───── RECORD SET
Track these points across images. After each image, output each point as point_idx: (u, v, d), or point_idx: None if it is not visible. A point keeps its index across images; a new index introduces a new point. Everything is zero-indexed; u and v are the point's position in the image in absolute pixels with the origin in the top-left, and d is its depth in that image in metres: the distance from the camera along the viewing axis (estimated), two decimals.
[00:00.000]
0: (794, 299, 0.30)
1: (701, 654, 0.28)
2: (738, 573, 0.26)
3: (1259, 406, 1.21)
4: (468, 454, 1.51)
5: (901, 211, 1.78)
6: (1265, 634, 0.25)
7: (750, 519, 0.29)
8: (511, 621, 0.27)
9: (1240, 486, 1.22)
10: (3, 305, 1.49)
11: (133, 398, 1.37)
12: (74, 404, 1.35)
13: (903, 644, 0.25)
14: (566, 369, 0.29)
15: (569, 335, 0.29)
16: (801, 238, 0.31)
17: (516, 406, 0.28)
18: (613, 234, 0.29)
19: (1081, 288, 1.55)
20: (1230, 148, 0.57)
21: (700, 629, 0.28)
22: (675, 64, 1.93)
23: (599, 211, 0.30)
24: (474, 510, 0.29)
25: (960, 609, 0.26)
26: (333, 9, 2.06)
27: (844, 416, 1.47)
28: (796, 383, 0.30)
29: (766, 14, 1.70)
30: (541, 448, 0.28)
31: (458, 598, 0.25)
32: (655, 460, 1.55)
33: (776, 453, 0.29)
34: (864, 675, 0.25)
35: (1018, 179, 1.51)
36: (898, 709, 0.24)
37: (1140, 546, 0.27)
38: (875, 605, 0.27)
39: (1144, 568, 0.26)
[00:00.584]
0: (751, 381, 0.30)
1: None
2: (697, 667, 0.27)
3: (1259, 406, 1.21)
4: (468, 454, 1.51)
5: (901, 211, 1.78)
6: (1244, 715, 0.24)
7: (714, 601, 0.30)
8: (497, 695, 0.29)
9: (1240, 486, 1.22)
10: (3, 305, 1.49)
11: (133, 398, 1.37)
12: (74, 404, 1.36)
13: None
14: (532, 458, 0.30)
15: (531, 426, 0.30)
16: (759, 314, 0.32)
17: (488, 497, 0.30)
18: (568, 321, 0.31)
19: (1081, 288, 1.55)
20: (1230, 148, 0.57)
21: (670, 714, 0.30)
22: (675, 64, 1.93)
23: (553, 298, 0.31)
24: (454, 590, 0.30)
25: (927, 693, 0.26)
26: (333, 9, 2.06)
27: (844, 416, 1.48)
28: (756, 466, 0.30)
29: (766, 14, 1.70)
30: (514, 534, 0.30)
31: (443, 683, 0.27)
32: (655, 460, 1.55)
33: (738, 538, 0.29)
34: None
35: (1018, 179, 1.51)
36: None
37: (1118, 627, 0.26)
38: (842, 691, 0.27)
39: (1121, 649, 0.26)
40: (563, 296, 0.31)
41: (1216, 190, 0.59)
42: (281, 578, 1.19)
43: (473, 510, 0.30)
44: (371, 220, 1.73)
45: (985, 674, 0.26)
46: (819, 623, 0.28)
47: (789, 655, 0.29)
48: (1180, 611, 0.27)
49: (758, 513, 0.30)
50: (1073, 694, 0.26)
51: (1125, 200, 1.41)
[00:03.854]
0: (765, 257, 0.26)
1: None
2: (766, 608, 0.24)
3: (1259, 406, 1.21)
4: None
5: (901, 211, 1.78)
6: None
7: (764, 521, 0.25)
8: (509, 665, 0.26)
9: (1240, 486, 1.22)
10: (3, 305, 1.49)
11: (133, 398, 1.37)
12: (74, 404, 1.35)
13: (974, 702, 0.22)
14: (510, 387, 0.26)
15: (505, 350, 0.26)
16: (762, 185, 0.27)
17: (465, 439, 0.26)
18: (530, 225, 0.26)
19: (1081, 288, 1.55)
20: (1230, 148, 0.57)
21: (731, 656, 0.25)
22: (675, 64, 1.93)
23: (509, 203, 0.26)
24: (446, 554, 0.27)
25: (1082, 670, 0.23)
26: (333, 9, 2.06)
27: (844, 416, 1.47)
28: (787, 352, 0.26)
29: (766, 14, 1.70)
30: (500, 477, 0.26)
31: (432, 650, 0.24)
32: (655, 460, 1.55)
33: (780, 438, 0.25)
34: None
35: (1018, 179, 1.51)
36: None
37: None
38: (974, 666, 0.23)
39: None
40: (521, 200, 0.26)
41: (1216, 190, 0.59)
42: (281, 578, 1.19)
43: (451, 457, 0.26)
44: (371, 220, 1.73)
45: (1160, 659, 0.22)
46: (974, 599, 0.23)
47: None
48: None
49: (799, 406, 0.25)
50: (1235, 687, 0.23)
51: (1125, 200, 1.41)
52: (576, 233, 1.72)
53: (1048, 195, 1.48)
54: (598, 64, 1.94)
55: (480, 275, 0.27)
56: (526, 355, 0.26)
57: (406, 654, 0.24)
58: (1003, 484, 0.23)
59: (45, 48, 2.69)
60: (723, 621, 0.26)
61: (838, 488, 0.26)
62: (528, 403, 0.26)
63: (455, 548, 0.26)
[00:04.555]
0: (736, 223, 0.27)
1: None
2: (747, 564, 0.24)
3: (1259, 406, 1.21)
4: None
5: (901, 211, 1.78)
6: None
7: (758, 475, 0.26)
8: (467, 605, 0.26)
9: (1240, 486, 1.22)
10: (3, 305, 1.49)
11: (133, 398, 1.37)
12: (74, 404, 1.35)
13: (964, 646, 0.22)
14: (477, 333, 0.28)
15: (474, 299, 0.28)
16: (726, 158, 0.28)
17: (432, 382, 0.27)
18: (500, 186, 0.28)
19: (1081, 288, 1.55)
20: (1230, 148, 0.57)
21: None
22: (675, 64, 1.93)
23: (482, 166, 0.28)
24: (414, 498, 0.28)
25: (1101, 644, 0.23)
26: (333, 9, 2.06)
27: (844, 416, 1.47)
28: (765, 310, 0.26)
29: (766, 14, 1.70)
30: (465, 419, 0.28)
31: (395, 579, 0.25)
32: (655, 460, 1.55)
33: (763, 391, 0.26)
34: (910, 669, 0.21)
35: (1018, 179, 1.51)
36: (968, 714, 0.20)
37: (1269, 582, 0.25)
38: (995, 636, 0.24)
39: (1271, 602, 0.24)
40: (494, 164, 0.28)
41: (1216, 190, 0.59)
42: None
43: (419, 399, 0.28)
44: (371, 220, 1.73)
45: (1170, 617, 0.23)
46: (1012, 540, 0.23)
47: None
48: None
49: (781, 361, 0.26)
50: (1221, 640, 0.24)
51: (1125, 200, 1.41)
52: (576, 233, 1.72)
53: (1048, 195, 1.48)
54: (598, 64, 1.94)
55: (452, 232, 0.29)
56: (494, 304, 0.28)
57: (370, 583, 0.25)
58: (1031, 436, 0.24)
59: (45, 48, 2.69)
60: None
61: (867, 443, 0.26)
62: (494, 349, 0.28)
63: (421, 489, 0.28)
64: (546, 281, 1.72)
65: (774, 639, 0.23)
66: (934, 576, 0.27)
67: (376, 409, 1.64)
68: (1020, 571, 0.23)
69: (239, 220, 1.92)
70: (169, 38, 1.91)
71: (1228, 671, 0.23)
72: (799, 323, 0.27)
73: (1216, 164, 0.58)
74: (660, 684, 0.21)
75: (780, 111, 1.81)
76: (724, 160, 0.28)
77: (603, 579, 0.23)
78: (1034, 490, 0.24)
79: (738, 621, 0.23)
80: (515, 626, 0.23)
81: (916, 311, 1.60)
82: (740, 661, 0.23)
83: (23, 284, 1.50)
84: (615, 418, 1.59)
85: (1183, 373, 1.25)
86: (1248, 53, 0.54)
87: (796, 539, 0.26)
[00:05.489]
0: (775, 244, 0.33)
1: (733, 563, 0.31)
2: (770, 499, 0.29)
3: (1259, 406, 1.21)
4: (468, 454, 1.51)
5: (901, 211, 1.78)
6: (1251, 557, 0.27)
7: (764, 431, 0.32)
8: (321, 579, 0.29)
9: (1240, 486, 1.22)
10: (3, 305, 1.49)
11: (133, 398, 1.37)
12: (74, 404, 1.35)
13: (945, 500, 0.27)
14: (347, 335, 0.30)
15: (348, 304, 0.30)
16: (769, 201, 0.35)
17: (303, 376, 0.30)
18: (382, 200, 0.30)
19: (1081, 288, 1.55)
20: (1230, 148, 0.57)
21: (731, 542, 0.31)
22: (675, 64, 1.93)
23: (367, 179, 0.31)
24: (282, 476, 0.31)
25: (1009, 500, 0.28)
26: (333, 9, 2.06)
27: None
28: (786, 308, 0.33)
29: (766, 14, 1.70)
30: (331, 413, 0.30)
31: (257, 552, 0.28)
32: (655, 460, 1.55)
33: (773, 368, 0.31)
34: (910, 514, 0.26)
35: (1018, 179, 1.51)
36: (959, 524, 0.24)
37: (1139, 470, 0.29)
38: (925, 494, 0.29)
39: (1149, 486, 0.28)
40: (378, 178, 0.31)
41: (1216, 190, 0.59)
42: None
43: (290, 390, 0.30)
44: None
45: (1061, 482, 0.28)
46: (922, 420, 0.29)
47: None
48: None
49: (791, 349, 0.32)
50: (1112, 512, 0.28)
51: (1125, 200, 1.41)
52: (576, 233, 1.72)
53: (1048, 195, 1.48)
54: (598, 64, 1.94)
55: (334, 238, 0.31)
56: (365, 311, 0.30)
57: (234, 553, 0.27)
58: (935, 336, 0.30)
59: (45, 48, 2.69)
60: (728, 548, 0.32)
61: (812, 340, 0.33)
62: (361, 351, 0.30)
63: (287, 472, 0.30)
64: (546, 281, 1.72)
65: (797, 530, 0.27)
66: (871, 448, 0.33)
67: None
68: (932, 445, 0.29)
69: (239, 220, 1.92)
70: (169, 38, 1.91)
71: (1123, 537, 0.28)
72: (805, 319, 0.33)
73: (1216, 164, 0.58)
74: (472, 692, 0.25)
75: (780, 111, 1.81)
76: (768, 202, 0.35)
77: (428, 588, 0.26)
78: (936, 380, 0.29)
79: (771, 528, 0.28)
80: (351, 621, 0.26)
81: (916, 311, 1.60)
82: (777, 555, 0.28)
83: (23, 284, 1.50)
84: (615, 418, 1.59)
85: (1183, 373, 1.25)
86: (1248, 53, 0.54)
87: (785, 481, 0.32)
──────────
__INSTRUCTIONS TO FOLLOW__
Write down again, exactly as given, only the lines above that fall from the line with "[00:00.000]" to the line with "16: (801, 238, 0.31)", inclusive.

__TASK OUTPUT__
[00:00.000]
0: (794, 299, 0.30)
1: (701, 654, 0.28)
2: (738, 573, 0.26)
3: (1259, 406, 1.21)
4: (468, 454, 1.51)
5: (901, 211, 1.78)
6: (1265, 634, 0.25)
7: (750, 519, 0.29)
8: (511, 621, 0.27)
9: (1240, 486, 1.22)
10: (3, 305, 1.49)
11: (133, 398, 1.37)
12: (74, 404, 1.35)
13: (903, 644, 0.25)
14: (566, 369, 0.29)
15: (569, 335, 0.29)
16: (801, 238, 0.31)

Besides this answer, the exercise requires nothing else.